▶ TASK OBJECTIVE
I would like the lines below, from the one with "left eye: (478, 150)" through the one with "left hip: (470, 618)", copied exactly and without any pictures.

++++++

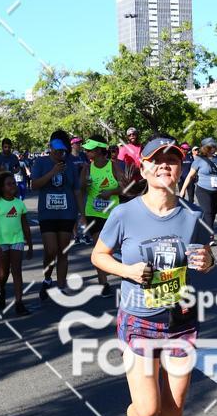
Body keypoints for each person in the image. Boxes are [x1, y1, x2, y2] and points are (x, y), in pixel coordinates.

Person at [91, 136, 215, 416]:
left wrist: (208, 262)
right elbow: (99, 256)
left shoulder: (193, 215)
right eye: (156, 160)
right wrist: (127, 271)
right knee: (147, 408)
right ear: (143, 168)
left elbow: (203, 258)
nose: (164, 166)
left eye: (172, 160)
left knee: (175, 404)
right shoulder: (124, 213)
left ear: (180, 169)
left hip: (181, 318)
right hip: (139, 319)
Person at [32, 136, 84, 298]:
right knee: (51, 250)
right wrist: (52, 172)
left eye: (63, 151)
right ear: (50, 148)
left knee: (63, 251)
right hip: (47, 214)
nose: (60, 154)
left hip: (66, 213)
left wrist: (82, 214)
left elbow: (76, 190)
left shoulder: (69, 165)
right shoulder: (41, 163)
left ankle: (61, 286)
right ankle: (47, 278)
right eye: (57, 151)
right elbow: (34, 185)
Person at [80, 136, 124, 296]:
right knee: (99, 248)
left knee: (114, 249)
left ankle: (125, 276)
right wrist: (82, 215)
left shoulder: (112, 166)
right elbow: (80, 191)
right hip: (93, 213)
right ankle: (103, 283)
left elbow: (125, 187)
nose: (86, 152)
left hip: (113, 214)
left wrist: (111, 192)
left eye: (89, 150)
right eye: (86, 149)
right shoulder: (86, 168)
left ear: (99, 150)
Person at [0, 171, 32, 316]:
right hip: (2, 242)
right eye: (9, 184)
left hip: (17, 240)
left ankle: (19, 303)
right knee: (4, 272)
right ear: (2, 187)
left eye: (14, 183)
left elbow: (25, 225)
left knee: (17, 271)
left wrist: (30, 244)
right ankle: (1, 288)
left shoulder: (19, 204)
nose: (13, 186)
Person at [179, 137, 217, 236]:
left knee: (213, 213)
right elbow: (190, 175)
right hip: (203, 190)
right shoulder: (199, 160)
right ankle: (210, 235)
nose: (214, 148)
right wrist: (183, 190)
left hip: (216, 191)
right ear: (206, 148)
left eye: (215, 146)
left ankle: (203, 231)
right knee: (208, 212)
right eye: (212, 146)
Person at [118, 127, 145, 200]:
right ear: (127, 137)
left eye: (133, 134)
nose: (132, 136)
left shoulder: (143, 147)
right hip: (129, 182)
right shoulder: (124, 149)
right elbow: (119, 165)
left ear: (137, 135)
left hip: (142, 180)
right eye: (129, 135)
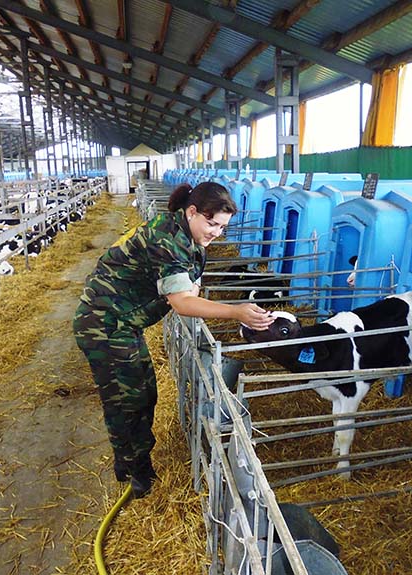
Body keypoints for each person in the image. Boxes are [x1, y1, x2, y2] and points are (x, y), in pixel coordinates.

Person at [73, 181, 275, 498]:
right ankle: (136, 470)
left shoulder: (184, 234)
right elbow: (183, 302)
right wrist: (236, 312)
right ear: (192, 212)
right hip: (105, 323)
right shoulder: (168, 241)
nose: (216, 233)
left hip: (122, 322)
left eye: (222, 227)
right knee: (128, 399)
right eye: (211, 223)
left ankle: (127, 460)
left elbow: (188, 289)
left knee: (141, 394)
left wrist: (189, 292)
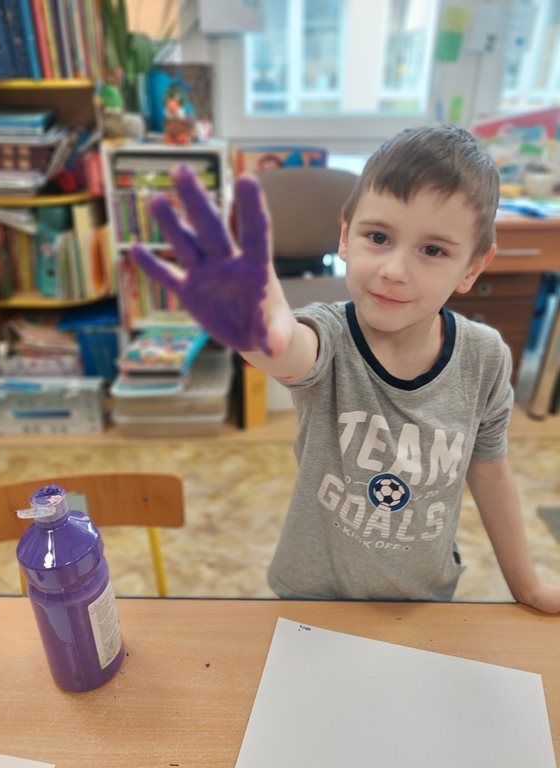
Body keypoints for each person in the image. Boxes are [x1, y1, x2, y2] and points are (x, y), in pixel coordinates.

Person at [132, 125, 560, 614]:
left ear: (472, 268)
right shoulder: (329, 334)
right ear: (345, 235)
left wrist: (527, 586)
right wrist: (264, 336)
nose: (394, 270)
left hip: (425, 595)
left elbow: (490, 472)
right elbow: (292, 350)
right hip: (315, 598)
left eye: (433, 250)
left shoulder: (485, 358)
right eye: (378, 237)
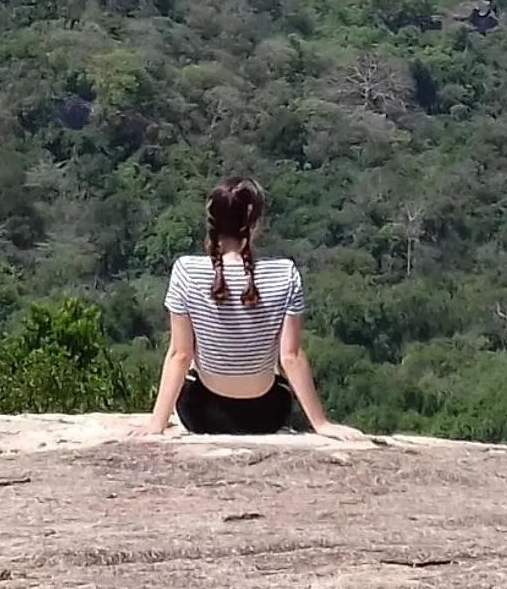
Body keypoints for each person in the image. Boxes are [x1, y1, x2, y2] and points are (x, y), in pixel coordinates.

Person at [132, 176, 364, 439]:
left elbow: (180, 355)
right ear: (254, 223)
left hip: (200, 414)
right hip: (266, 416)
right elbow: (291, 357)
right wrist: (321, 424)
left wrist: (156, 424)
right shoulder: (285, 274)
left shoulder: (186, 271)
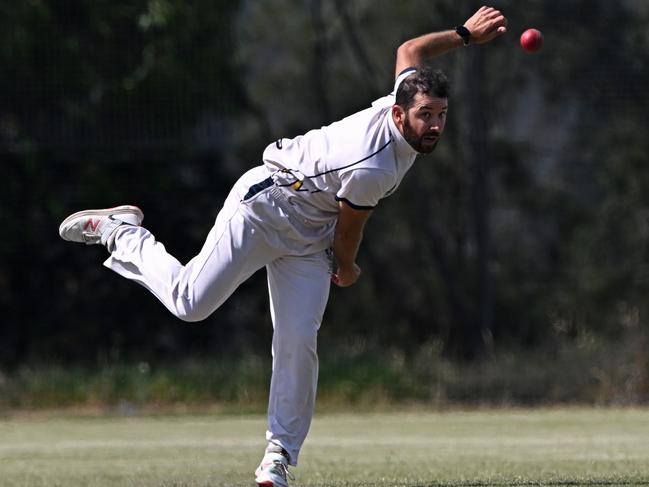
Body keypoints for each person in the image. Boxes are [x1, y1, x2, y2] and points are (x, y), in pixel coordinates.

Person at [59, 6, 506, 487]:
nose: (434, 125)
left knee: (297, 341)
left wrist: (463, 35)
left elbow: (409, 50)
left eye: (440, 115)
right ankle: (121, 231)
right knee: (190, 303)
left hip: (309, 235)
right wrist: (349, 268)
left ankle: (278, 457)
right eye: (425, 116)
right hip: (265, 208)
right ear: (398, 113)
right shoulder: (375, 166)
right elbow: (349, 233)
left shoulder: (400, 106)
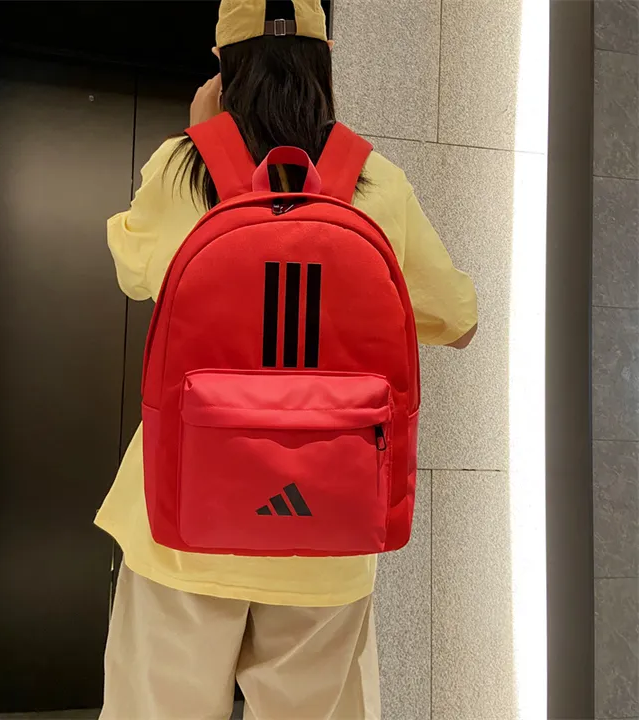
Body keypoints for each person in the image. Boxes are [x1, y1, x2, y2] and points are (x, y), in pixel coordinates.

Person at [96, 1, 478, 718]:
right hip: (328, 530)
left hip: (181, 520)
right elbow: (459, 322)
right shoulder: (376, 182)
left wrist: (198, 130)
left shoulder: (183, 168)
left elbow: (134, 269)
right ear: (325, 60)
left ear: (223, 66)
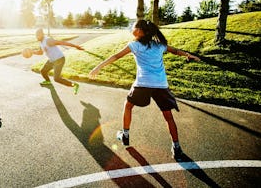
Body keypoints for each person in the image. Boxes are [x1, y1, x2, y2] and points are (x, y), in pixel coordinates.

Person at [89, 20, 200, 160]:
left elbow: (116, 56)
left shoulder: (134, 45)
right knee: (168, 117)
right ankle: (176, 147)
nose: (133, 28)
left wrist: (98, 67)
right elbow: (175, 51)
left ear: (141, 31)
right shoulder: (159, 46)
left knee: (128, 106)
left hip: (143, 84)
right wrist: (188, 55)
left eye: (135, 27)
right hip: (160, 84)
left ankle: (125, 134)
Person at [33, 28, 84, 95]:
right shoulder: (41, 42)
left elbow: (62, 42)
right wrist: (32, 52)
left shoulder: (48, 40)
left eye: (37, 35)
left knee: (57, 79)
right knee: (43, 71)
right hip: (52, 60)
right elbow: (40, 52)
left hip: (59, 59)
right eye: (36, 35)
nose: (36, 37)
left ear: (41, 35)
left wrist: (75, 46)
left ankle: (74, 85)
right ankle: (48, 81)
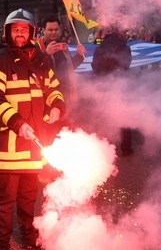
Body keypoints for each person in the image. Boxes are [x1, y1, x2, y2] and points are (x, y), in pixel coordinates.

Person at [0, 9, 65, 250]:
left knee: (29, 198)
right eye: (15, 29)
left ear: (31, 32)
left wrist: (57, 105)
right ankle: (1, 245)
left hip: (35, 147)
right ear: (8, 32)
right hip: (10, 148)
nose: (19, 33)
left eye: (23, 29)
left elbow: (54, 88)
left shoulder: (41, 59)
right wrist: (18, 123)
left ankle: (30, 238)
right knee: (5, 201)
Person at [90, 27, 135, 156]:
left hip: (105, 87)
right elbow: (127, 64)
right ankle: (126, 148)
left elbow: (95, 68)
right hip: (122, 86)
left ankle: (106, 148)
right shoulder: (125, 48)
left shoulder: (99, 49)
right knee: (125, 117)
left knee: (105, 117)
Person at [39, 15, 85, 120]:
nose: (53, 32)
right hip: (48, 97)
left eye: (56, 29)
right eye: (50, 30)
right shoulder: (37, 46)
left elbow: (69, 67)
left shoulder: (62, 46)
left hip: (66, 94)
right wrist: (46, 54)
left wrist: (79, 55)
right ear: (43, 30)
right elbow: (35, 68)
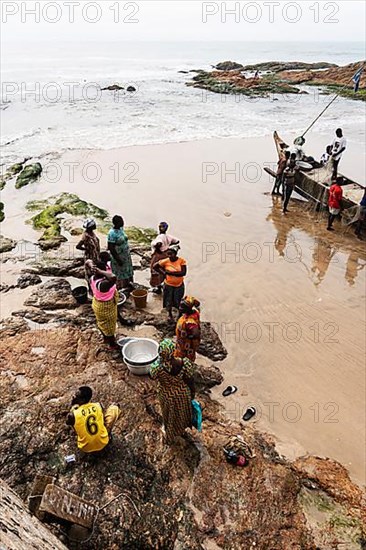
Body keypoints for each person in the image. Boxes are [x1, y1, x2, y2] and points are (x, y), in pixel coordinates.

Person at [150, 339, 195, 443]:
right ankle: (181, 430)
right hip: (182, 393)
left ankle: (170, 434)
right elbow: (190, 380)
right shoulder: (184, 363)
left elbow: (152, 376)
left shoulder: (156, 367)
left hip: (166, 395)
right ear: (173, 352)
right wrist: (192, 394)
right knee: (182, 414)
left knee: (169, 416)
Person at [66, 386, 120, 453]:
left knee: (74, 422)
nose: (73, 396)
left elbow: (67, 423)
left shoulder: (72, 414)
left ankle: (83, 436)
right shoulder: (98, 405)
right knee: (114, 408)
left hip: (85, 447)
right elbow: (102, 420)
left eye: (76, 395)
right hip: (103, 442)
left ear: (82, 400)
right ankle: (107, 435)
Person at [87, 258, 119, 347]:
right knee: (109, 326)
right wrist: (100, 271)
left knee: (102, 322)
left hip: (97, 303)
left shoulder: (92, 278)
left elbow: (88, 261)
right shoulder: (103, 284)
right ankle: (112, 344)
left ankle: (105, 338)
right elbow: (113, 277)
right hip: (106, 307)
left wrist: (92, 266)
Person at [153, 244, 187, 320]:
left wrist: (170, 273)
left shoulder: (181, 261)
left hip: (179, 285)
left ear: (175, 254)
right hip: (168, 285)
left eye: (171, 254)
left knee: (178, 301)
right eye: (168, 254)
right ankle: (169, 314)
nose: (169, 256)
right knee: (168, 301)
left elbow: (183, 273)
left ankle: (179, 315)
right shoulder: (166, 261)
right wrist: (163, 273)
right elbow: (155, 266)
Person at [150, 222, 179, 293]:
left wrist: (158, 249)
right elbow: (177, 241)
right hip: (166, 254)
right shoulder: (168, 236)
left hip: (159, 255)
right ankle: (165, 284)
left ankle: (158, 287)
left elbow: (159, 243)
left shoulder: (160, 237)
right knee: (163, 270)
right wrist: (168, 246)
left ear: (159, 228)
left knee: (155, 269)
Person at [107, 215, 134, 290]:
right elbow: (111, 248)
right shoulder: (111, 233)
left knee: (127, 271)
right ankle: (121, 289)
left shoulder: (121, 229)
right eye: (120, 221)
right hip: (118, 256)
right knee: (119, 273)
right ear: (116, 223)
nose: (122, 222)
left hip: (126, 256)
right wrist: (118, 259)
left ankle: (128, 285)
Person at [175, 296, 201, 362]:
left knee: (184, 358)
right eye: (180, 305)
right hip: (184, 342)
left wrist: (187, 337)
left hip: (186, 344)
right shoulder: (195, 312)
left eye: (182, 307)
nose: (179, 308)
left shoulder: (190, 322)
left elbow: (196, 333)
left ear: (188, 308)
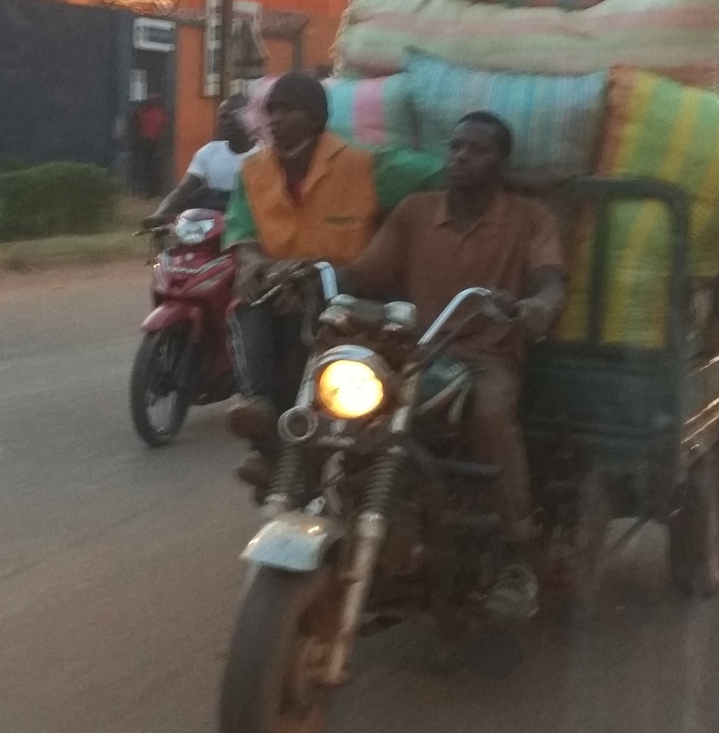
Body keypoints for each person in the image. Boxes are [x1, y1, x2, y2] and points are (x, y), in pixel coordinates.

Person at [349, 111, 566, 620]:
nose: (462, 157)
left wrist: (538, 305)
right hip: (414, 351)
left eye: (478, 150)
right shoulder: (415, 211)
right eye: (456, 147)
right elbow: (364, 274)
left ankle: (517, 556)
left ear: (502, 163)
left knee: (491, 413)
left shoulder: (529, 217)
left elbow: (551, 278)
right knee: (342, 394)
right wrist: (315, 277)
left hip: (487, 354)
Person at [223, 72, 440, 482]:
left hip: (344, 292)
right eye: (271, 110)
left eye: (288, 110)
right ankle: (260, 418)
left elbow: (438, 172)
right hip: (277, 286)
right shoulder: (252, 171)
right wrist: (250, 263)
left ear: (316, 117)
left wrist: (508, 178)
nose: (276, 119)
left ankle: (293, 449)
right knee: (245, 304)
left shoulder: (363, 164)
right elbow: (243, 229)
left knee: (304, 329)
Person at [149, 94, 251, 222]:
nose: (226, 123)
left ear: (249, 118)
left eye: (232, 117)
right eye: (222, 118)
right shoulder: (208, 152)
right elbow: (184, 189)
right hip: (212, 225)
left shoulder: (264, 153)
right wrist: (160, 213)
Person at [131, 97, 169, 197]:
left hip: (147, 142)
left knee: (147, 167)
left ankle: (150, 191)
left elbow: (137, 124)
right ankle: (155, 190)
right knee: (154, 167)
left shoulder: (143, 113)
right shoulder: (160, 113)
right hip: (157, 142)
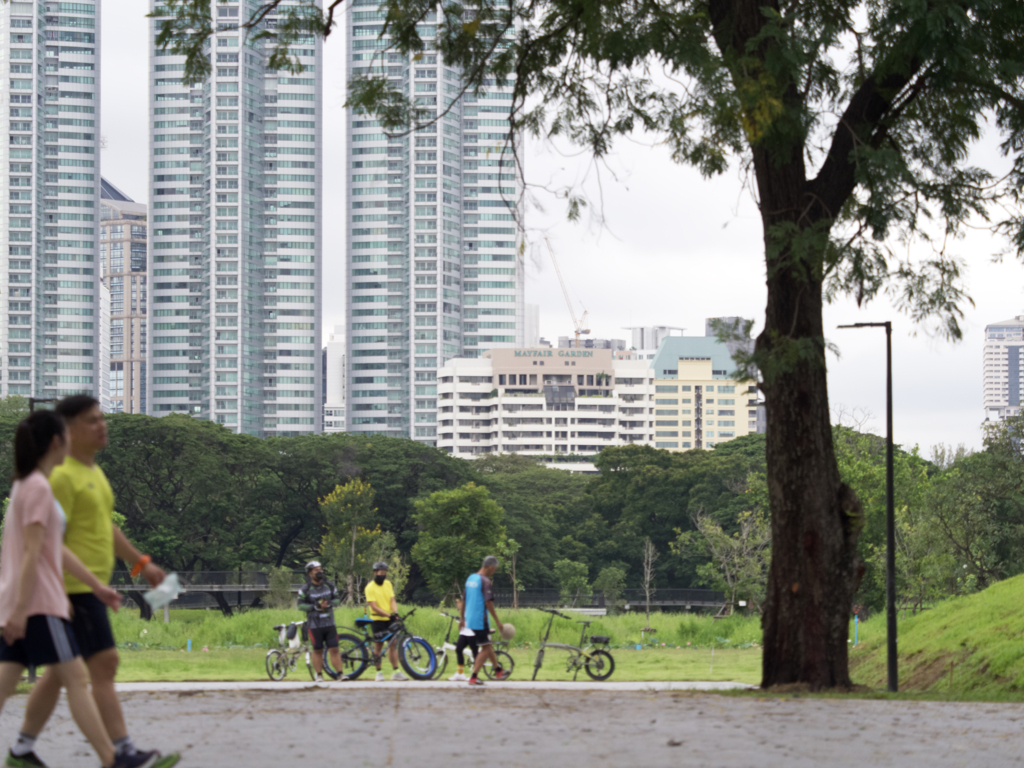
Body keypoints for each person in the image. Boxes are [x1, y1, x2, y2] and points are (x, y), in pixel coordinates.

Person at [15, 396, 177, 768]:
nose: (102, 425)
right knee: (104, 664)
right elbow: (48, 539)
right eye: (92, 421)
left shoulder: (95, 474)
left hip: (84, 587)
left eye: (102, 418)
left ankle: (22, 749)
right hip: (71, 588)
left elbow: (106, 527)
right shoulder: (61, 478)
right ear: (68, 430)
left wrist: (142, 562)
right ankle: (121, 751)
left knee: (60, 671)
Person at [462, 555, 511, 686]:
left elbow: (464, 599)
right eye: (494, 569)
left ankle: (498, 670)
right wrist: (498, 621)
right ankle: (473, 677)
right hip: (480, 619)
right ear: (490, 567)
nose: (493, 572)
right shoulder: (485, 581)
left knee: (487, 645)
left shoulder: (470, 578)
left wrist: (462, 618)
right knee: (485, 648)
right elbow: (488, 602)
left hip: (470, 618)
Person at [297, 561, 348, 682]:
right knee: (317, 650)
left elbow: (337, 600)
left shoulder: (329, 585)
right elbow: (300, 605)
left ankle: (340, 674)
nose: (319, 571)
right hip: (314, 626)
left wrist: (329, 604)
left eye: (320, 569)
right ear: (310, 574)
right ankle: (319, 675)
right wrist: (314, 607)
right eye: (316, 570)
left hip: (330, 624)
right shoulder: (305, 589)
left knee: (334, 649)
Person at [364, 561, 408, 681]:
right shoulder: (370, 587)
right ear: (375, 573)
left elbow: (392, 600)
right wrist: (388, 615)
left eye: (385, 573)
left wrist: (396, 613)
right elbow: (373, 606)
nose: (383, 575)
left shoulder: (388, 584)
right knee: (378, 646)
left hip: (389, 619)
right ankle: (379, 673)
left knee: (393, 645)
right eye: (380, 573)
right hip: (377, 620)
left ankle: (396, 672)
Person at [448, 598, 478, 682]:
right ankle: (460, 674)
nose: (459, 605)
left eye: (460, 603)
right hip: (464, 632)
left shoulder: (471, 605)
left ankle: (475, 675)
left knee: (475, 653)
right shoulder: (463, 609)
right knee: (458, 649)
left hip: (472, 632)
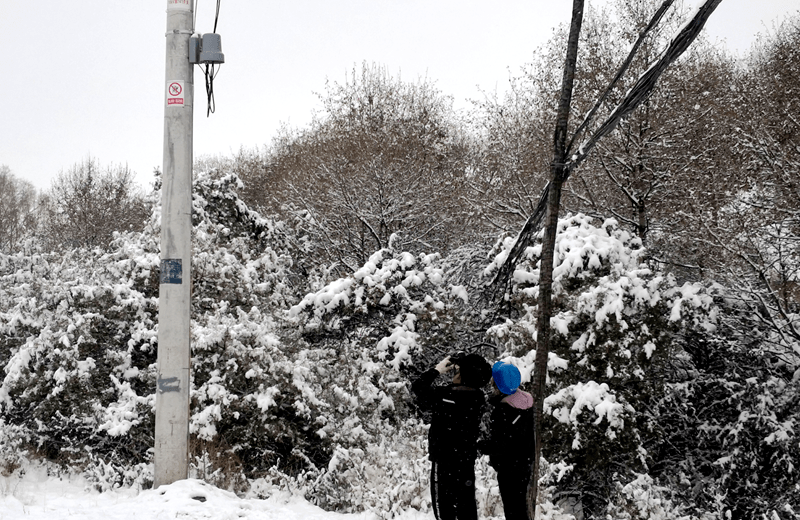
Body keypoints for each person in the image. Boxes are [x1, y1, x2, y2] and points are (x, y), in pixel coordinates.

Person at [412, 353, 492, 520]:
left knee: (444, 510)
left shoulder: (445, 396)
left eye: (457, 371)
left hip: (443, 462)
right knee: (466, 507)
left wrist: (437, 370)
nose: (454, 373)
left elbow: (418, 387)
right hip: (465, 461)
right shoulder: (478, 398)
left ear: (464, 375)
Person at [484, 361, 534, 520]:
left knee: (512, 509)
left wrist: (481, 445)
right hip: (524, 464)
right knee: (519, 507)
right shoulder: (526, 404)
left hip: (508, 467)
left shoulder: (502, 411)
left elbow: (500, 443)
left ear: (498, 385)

++++++

▶ OUTPUT OF THE TASK
left eye: (478, 150)
right shoulder: (415, 211)
right eye: (456, 147)
right elbow: (364, 274)
left ankle: (517, 556)
left ear: (502, 163)
left knee: (491, 413)
left shoulder: (529, 217)
left elbow: (551, 278)
right knee: (342, 394)
right wrist: (315, 277)
left hip: (487, 354)
Person at [223, 72, 440, 482]:
left hip: (344, 292)
right eye: (271, 110)
left eye: (288, 110)
right ankle: (260, 418)
left elbow: (438, 172)
right hip: (277, 286)
right shoulder: (252, 171)
right wrist: (250, 263)
left ear: (316, 117)
left wrist: (508, 178)
nose: (276, 119)
left ankle: (293, 449)
right knee: (245, 304)
left shoulder: (363, 164)
right elbow: (243, 229)
left knee: (304, 329)
Person at [149, 94, 251, 222]:
nose: (226, 123)
left ear: (249, 118)
left eye: (232, 117)
right eye: (222, 118)
right shoulder: (208, 152)
right elbow: (184, 189)
right hip: (212, 225)
left shoulder: (264, 153)
right wrist: (160, 213)
Person at [131, 97, 169, 197]:
left hip: (147, 142)
left knee: (147, 167)
left ankle: (150, 191)
left elbow: (137, 124)
right ankle: (155, 190)
right knee: (154, 167)
left shoulder: (143, 113)
right shoulder: (160, 113)
right hip: (157, 142)
Body keypoints for each person in the image. Boxes are [x1, y1, x2, y2] and points are (x, y), in pixel coordinates.

Person at [15, 396, 177, 768]:
nose: (102, 425)
right knee: (104, 664)
right elbow: (48, 539)
right eye: (92, 421)
left shoulder: (95, 474)
left hip: (84, 587)
left eye: (102, 418)
left ankle: (22, 749)
right hip: (71, 588)
left elbow: (106, 527)
right shoulder: (61, 478)
right ear: (68, 430)
left wrist: (142, 562)
right ankle: (121, 751)
left knee: (60, 671)
Person at [462, 555, 511, 686]:
left elbow: (464, 599)
right eye: (494, 569)
left ankle: (498, 670)
right wrist: (498, 621)
right ankle: (473, 677)
right hip: (480, 619)
right ear: (490, 567)
nose: (493, 572)
right shoulder: (485, 581)
left knee: (487, 645)
left shoulder: (470, 578)
left wrist: (462, 618)
right knee: (485, 648)
right elbow: (488, 602)
left hip: (470, 618)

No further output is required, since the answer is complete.